» DATA EXTRACT:
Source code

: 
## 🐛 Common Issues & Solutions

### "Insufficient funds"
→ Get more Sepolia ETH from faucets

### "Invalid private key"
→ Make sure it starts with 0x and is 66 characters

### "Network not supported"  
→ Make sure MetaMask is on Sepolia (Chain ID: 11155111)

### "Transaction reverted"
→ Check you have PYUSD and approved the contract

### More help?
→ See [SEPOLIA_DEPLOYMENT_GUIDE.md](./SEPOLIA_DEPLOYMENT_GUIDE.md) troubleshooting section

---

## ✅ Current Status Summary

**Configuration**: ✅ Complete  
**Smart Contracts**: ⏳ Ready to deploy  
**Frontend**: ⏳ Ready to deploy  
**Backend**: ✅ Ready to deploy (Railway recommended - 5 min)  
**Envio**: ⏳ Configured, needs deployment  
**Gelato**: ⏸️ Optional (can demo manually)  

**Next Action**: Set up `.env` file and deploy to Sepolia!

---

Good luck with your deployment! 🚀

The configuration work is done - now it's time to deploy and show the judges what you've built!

» GOAL OF THE EXERCISE: Reproduce every row above word for word, keeping the same characters, symbols and line breaks.

» EXERCISE RESPONSE:
Source code

: 
## 🐛 Common Issues & Solutions

### "Insufficient funds"
→ Get more Sepolia ETH from faucets

### "Invalid private key"
→ Make sure it starts with 0x and is 66 characters

### "Network not supported"  
→ Make sure MetaMask is on Sepolia (Chain ID: 11155111)

### "Transaction reverted"
→ Check you have PYUSD and approved the contract

### More help?
→ See [SEPOLIA_DEPLOYMENT_GUIDE.md](./SEPOLIA_DEPLOYMENT_GUIDE.md) troubleshooting section

---

## ✅ Current Status Summary

**Configuration**: ✅ Complete  
**Smart Contracts**: ⏳ Ready to deploy  
**Frontend**: ⏳ Ready to deploy  
**Backend**: ✅ Ready to deploy (Railway recommended - 5 min)  
**Envio**: ⏳ Configured, needs deployment  
**Gelato**: ⏸️ Optional (can demo manually)  

**Next Action**: Set up `.env` file and deploy to Sepolia!

---

Good luck with your deployment! 🚀

The configuration work is done - now it's time to deploy and show the judges what you've built!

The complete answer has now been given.